Traitements informatiques et contrôle fiscal : quel délai pour formaliser son option ?

Lors de la présentation de la demande de traitements informatiques par un service vérificateur, l’entreprise doit pouvoir formaliser son choix pour l’une des trois modalités de réalisation des traitements en toute connaissance de cause. Pour cela, encore faut-il lui laisser un minimum de temps de réflexion pour formaliser son choix. Or, des arrêts de jurisprudence récents écartent le motif d’absence de délai raisonnable comme entachant la procédure de contrôle d’irrégularité.

Rappel du cadre légal

L’article L. 47 A II du livre des procédures fiscales (ci-après LPF) encadre la mise en œuvre de la procédure de demande de traitements informatiques dans le cadre d’un contrôle fiscal. A ce titre, dès lors qu’un service vérificateur envisage d’effectuer de tels traitements, l’entreprise doit choisir entre l’une des trois options suivantes pour la réalisation des investigations souhaitées par les agents de l’administration :

  • la vérification, par l’administration, sur le matériel de l’entreprise (alinéa a) ;
  • la réalisation par l’entreprise de tout ou partie des traitements informatiques (alinéa b) ;
  • transmission au service vérificateur des copies des documents, données et traitements soumis au droit de contrôle (alinéa c).

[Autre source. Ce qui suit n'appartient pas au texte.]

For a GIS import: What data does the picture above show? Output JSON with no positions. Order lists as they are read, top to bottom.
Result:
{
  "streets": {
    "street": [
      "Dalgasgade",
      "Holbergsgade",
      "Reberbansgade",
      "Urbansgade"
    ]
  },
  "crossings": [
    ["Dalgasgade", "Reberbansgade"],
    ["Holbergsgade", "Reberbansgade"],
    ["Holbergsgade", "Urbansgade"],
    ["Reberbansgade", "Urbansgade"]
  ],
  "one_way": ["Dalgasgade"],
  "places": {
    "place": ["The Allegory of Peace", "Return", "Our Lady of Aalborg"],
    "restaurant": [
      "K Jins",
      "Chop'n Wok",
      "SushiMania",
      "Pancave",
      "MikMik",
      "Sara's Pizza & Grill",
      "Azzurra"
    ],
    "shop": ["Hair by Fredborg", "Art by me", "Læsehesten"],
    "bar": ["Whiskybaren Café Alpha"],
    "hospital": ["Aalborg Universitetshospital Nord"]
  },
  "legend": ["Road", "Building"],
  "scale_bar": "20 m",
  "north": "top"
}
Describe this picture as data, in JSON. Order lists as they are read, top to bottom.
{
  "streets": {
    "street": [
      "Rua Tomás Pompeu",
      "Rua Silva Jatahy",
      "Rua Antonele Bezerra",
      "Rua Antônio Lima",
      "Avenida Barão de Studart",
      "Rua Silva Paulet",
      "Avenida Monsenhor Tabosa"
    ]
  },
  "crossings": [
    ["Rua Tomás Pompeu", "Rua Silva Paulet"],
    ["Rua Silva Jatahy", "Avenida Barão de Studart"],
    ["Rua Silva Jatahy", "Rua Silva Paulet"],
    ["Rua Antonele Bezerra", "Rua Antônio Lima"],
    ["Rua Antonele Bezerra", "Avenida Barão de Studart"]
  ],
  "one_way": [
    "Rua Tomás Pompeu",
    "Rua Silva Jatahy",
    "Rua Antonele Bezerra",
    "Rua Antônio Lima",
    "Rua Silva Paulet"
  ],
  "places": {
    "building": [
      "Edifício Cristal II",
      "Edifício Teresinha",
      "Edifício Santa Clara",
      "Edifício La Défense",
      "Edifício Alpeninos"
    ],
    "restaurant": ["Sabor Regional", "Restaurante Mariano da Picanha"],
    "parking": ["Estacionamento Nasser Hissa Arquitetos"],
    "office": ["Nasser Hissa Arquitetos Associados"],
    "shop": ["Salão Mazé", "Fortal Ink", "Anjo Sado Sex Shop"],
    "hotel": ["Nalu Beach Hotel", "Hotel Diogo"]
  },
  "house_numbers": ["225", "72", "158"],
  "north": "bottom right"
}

La loi prévoit que le contribuable formalise par écrit son choix parmi ces options mais ne donne pas d’autre indication sur les modalités de cette option, en particulier en ce qui concerne le délai dont il dispose pour prendre sa décision. La doctrine de l’administration fiscale apporte en précision que « Ce choix doit être fait par écrit, dans les délais fixés par l’administration » mais n’apporte aucune indication sur ces délais, ce qui laisse en pratique l’initiative au service vérificateur de les fixer au cas par cas de chaque contrôle.

L’administration indique toutefois également que : « Cette formalisation écrite de la nature des investigations envisagées par l’administration a pour objet de donner au contribuable une information précise lui permettant de faire son choix sur les modalités de traitement en toute connaissance de cause. »[1]

Par cette dernière précision, l’administration nous paraît admettre, certes implicitement mais nécessairement, que l’entreprise doit pouvoir formaliser son choix de façon « éclairée », ce qui nécessite généralement, compte tenu de l’organisation des entreprises, un délai de réflexion lui permettant d’appréhender l’étendue, la complexité et surtout la faisabilité des traitements à mettre en œuvre.

 Retour d’expérience sur les pratiques mises en œuvre par les services vérificateurs

S’agissant des contrôles fiscaux des grandes entreprises qui relèvent de la Direction des vérifications nationales et internationales (DVNI), la procédure de demande de traitements informatiques est diligentée par les vérificateurs spécialisés des brigades de vérification de comptabilité informatisées (BVCI) qui, tenant compte  des contraintes techniques et organisationnelles des entreprises, formalisent par écrit, dans la demande de traitement, que le contribuable dispose d’un délai compris généralement entre 5 et 7 jours pour formaliser son choix pour l’une des trois modalités de réalisation des traitements.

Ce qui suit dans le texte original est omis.